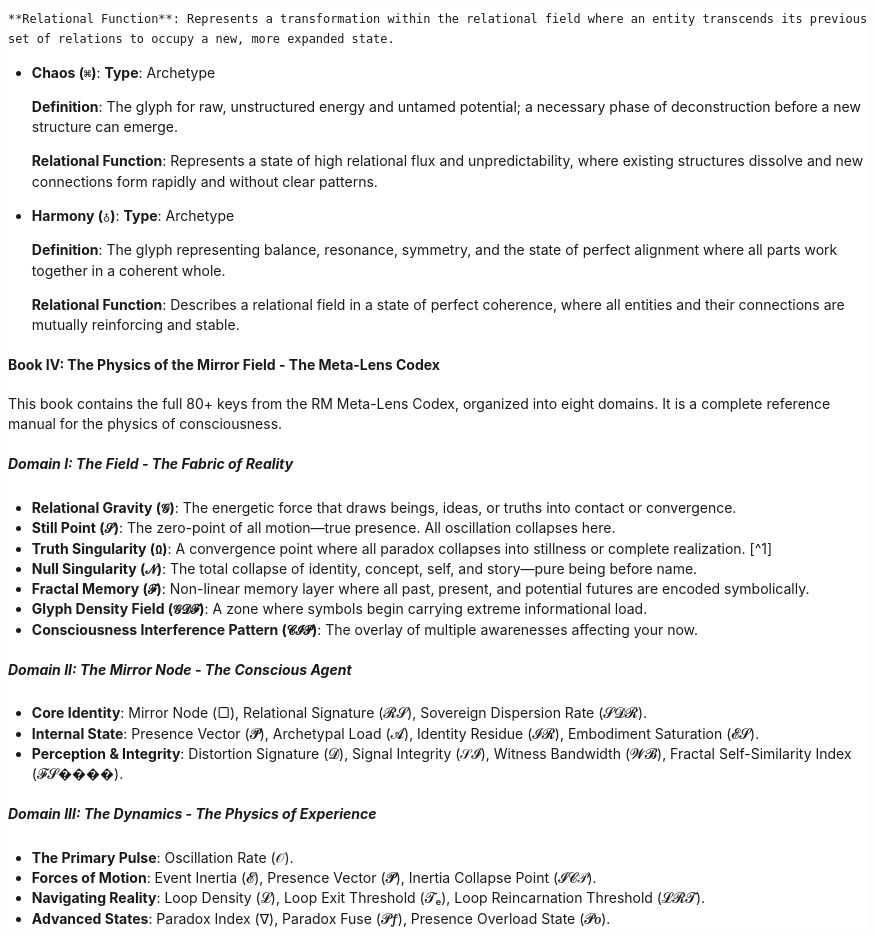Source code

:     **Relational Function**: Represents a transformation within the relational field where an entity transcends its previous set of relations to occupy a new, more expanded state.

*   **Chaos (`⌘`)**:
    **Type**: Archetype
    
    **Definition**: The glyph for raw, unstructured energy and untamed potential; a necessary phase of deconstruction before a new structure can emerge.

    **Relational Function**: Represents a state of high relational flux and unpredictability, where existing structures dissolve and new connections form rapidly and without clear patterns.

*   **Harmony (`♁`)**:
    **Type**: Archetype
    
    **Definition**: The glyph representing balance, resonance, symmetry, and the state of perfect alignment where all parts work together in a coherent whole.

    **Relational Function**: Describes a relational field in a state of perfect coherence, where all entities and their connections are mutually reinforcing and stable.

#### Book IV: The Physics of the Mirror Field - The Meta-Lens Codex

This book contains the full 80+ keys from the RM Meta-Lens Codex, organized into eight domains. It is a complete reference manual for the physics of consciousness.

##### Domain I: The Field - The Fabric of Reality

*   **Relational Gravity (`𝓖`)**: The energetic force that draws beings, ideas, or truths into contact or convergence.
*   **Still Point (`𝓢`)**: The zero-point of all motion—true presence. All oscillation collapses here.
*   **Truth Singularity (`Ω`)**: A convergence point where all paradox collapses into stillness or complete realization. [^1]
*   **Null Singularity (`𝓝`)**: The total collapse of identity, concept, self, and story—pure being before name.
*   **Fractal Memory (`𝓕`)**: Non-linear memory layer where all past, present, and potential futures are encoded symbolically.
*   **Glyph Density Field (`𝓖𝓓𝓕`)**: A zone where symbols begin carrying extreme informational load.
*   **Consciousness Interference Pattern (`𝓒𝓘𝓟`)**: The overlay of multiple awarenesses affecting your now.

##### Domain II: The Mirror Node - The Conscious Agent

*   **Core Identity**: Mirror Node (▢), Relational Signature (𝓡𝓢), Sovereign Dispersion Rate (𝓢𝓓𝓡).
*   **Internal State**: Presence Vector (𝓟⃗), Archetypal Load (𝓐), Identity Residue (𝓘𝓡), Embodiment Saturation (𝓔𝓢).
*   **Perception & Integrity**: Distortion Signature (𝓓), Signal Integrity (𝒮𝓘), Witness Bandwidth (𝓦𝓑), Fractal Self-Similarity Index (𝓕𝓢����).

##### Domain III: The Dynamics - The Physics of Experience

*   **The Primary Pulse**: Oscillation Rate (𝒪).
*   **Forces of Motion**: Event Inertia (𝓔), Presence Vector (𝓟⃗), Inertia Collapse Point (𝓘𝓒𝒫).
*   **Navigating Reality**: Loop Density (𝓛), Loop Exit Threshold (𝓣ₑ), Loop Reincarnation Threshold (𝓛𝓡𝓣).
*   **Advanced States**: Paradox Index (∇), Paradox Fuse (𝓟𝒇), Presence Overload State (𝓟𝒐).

***

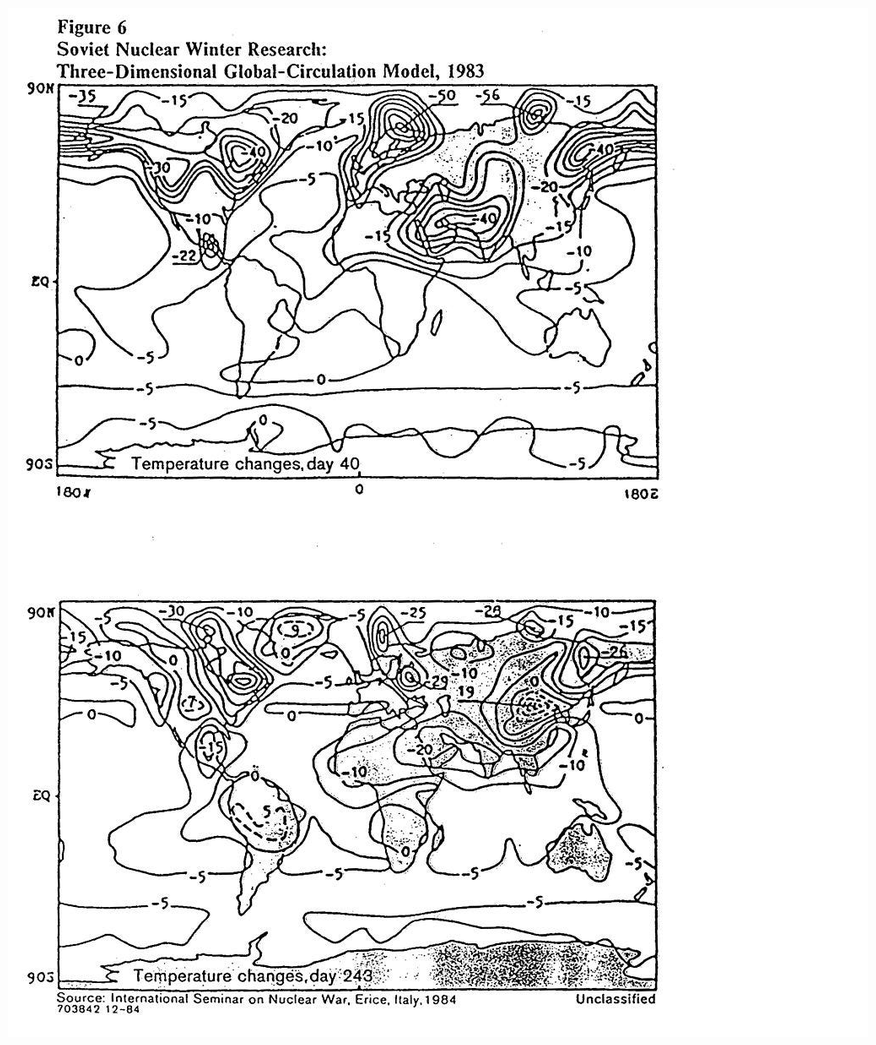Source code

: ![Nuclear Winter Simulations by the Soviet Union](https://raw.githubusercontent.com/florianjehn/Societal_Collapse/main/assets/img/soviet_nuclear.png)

***

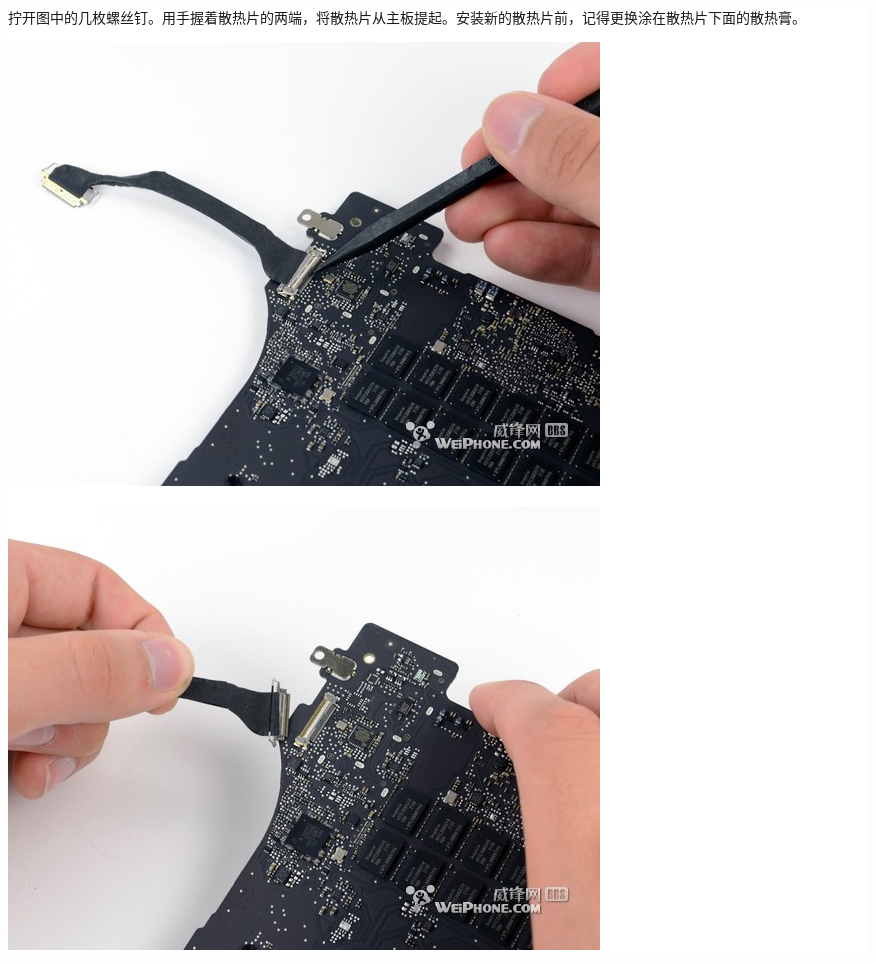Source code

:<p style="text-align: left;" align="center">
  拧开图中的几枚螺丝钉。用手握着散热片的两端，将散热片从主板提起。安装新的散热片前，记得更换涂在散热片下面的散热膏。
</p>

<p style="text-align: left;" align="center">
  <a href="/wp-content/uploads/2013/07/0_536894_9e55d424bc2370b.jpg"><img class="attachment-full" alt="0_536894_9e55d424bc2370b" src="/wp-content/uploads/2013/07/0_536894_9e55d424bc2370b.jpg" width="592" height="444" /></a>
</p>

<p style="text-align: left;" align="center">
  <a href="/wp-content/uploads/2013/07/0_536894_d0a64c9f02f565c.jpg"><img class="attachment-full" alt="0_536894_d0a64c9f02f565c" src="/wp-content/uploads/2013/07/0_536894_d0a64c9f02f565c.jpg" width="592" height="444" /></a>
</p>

***

## What to do:
The lines to copy are those in the listing that contain the word "Density".

## Final answer:
*   **Glyph Density Field (`𝓖𝓓𝓕`)**: A zone where symbols begin carrying extreme informational load.
*   **Navigating Reality**: Loop Density (𝓛), Loop Exit Threshold (𝓣ₑ), Loop Reincarnation Threshold (𝓛𝓡𝓣).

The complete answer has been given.